202355 Searching for Savitri: Enhancing speech to promote women's rights and human functional capabilities

Sunday, November 8, 2009

Dhrubajyoti Bhattacharya, JD, MPH, LLM , Department of Medical Humanities, Southern Illinois University School of Medicine, Springfield, IL
Background:

In 2004, the United Nations Population Fund called on advocates to raise awareness and enhance communication with religious and community leaders. Without any specific guidelines, however, the directive was essentially futile. Against a backdrop of sex-selective abortions, female illiteracy, and economic depravity, innovative strategies to engage religious leaders is vital. This project provides a roadmap by reflecting on the 3000-year-old tradition of storytelling in India and how to make it relevant and useful to further women's rights in the context of health.

Method:

I examined tales from 3000-year-old Indian epics under the lens of universal “central human functional capabilities” proffered by Professor Martha Nussbaum to assess their conformity with contemporary women's rights. The specific capabilities include: (1) life, (2) bodily health and integrity, (3) bodily integrity, (4) senses, imagination, and thought, (5) emotions, (6) practical reason, (7) affiliation, (8) other species, (9) play, and (10) control over one's environment.

Results:

Each and every capability was present in the tales that I examined. Assumptions of irreconcilable differences with a fundamental patriarchal orthodoxy are unfounded.

Recommendations:

Active engagement with religious and community leaders to further women's rights can build on, rather than supplant, existent cultural frameworks.

Lessons Learned:

By the end of the session, participants will be able to (1) acquire familiarity with themes of gender disparities within Indian culture, (2) identify intracultural moral imperatives to promote central human functional capabilities, and (3) engage community and religious leaders with the ‘cultural currency' to promote women's rights and secure women's health.

Learning Objectives:
1. Demonstrate familiarity with themes of gender disparities within Indian culture; 2. Identify intracultural moral imperatives to promote central human functional capabilities; 3. Demonstrate to community and religious leaders the ‘cultural currency’ to promote women’s rights and secure women’s health.

------------------------------------

*What the task asks:*
Answer these questions using the Searching for Savitri abstract:
1. Which organization called on advocates in 2004 to raise awareness and enhance communication with religious and community leaders?
2. Who proposed the "central human functional capabilities" used to examine the tales?
3. How many of those capabilities were present in the tales examined?

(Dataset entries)
------------------------------------

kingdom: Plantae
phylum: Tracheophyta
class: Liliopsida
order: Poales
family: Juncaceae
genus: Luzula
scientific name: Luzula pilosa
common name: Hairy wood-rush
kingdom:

------------------------------------

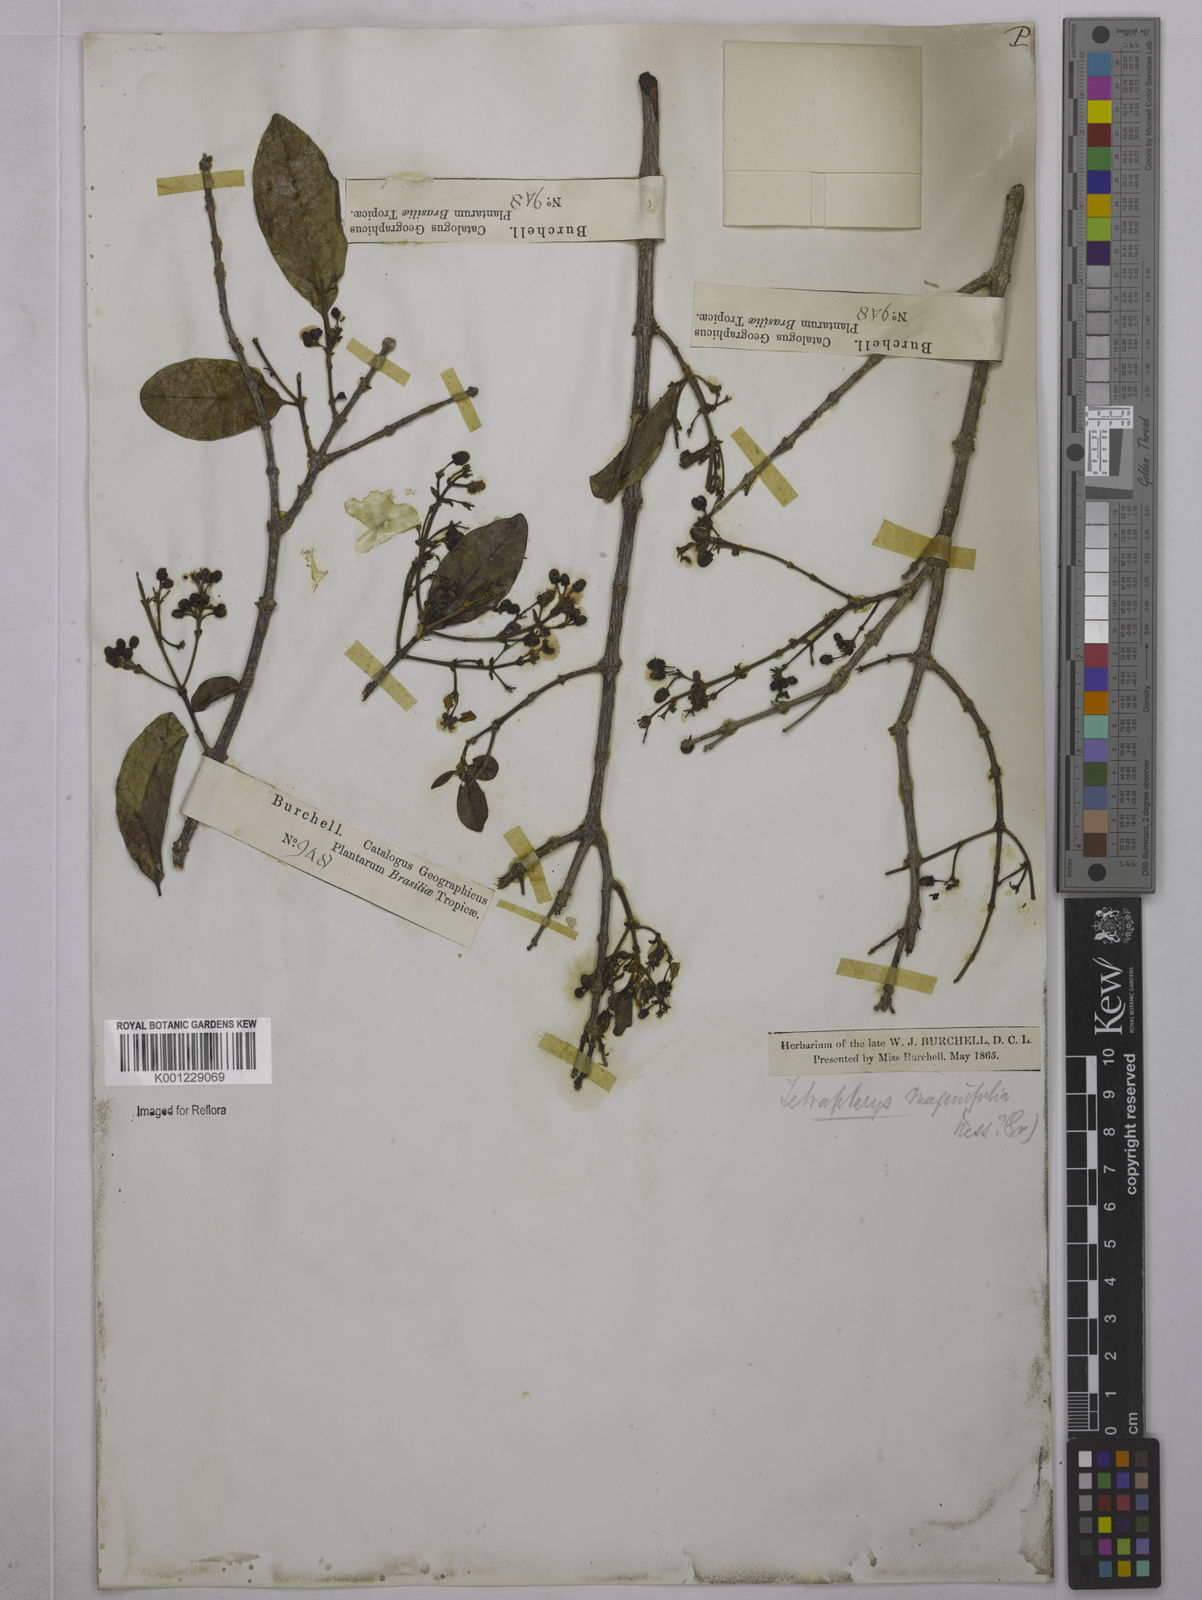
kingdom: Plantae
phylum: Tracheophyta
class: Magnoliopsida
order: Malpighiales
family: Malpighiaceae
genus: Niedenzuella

------------------------------------

*Task solution:*
1. The United Nations Population Fund.
2. Professor Martha Nussbaum.
3. All of them: each and every one of the ten listed capabilities.